Atlanta – Georgia’s tax credit scholarship program saves state taxpayers millions of dollars and enhances educational attainment among scholarship students, according to a study released today by the Education Economics Center at Kennesaw State University and the Georgia Public Policy Foundation.
Georgia’s Legislature enacted the Qualified Education Expense (QEE) Tax Credit Scholarship Program in 2008. Taxpayers receive a state income tax credit when they donate to nonprofit student scholarship organizations (SSOs), which provide scholarships that allow students to attend a private school of their family’s choice.
Georgia law that expanded the program in 2018 included a requirement that the state auditor study its “fiscal” and “economic” effects by 2023. The KSU study, which provides a first look at the program’s impact, is co-authored by Ben Scafidi, director of the Education Economics Center and a Senior Fellow with the Georgia Public Policy Foundation, and Heidi Holmes Erickson, visiting professor of economics at KSU.
If these scholarship students would have attended public schools, federal, state and local taxpayers would have covered the full cost of their education. Instead, the average taxpayer cost per scholarship was $3,713 per student – significantly less than the $5,717 state average per pupil expenditures in public schools, and less than one-third of the total expenditures per public school student, $12,796.
In 2018, 13,895 students received a scholarship through the program. Assuming 90% would have enrolled in public schools had these scholarships not been available ( a ratio found in similar programs around the nation), the analysis found it would have cost almost $105 million to educate those students in public schools. Instead, the education of all 13,895 scholarship students cost the state $51.6 million, a savings of $53.2 million. Of these total savings, $19.9 million were savings for state taxpayers and $33.3 million were savings for local taxpayers.
“With the average cost of a scholarship about a third of the average cost of educating a student in a Georgia public school, the fiscal savings to Georgia taxpayers are significant,” Scafidi pointed out.

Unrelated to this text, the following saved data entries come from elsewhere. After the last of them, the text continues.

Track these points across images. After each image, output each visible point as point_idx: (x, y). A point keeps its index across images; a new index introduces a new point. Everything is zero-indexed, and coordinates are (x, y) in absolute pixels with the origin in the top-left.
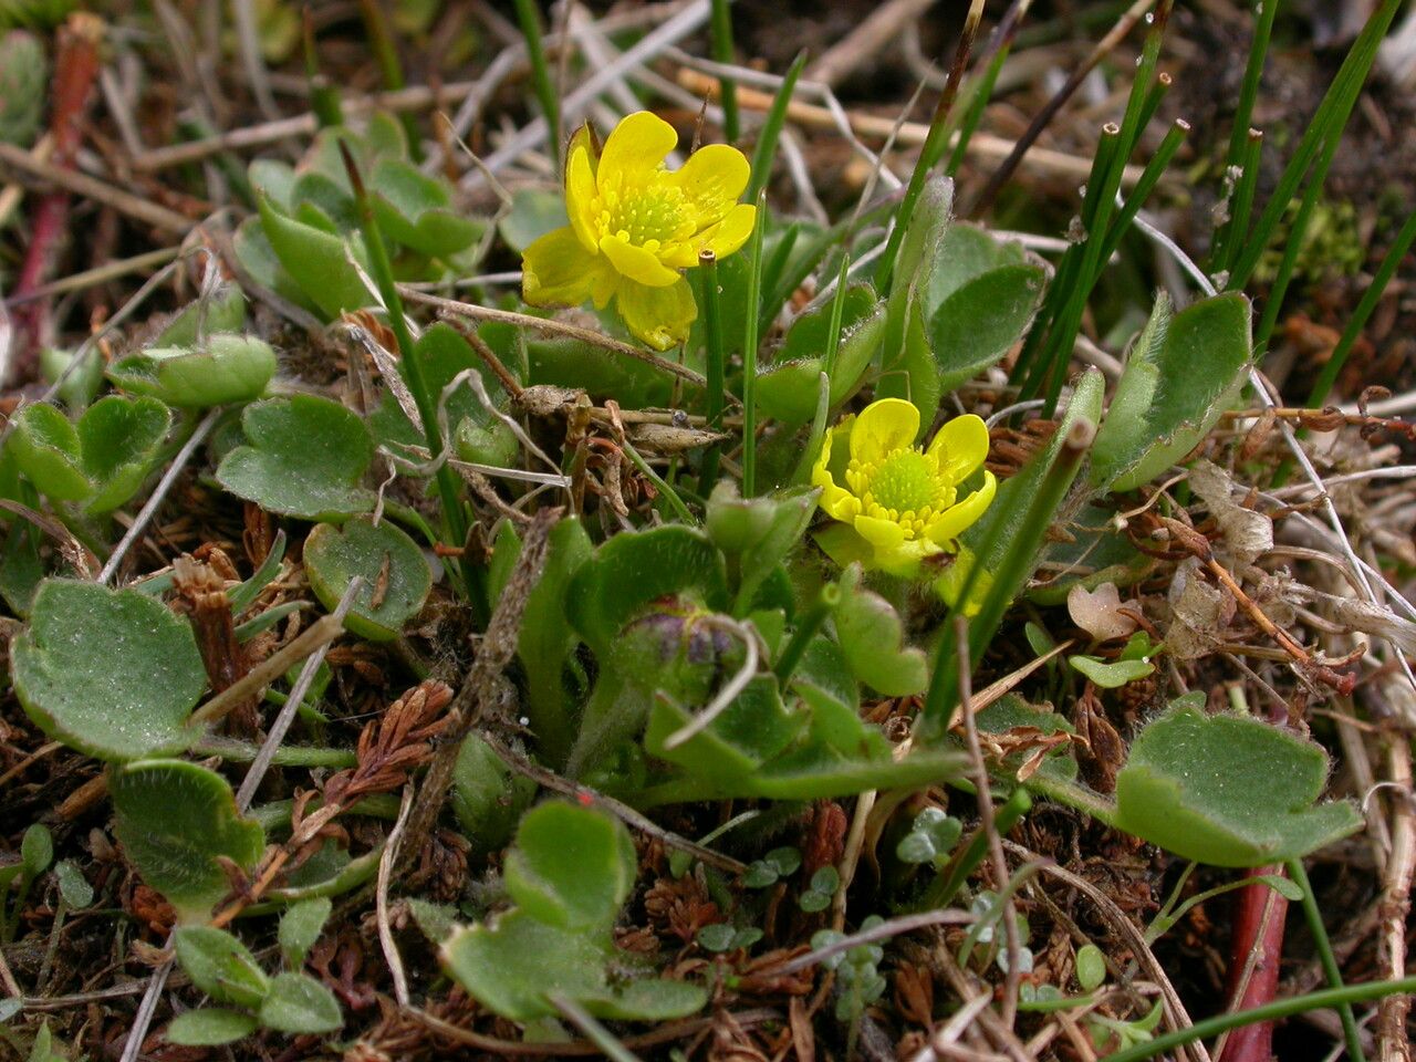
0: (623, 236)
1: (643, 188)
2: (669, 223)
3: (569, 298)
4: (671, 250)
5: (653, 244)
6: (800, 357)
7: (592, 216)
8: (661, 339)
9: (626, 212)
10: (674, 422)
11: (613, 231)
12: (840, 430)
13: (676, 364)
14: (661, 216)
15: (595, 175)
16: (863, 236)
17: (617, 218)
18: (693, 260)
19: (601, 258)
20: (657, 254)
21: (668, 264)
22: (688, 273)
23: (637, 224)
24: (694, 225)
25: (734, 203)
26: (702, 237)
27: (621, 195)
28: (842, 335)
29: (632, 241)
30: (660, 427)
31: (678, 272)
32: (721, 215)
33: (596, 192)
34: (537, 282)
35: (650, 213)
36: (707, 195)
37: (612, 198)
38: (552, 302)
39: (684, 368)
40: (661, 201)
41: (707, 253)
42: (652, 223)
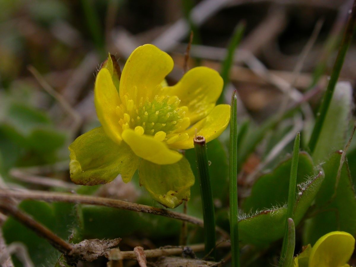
0: (139, 130)
1: (152, 98)
2: (171, 120)
3: (105, 176)
4: (174, 138)
5: (161, 135)
6: (270, 207)
7: (117, 118)
8: (170, 200)
9: (141, 114)
10: (183, 254)
11: (133, 126)
12: (301, 256)
13: (182, 215)
14: (165, 115)
15: (118, 89)
16: (284, 126)
17: (135, 118)
18: (190, 144)
19: (124, 146)
20: (164, 141)
21: (173, 147)
22: (186, 153)
23: (149, 122)
24: (188, 119)
25: (213, 105)
26: (195, 128)
27: (137, 102)
28: (298, 189)
29: (146, 133)
30: (174, 259)
31: (180, 153)
32: (206, 112)
33: (119, 102)
34: (80, 167)
35: (157, 113)
36: (195, 101)
37: (130, 104)
38: (93, 180)
39: (187, 216)
40: (165, 105)
41: (199, 138)
42: (159, 120)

The authors estimated the “economic” effects by comparing high school graduation and college entrance rates between scholarship students and students in Georgia public schools. Data on students who received a scholarship from the state’s largest SSO, Georgia GOAL, show that 99% of GOAL students graduate from high school, compared to 82% of public school students.
“Students with higher education attainment are more likely to live a longer and more economically productive life,” noted co-author Holmes Erickson.
“GOAL scholarship students graduate high school and report entering college at a higher rate than students in Georgia public schools. And low-income scholarship students outperform their public school peers as well.”
Eighty-seven percent of GOAL students enter college, compared to 68% of public school students. Scholarship students who qualify for free or reduced-price lunch (one measure of economic disadvantage) outperform their public school peers 98% to 77% in high school graduation, and 84% enter college compared to 58% of their public school peers.
If students receiving scholarships from other SSOs graduate high school and enroll in college at a similar rate as GOAL students, Georgians would experience an economic benefit of $66.4 million from the scholarship students who entered ninth grade in 2018, the analysis found.
“We have witnessed the profound, positive effects of this program on the educational well-being of Georgia students and their families,” said Lisa Kelly, executive director of Georgia GOAL. “We’re delighted to observe the significant positive effects on the fiscal and economic well-being of our great state as well.”
“The academic performance revealed in this analysis reinforces state legislators’ wisdom in implementing and then expanding this education option for Georgia families,” said Kyle Wingfield, president and CEO of the Georgia Public Policy Foundation.
“That the research highlights significant taxpayer benefits as well is icing on the cake. More Georgia families deserve the ability to make the best possible decisions for their child’s education, and these contributions by willing taxpayers are a strong signal that Georgians want this, too,” Wingfield added.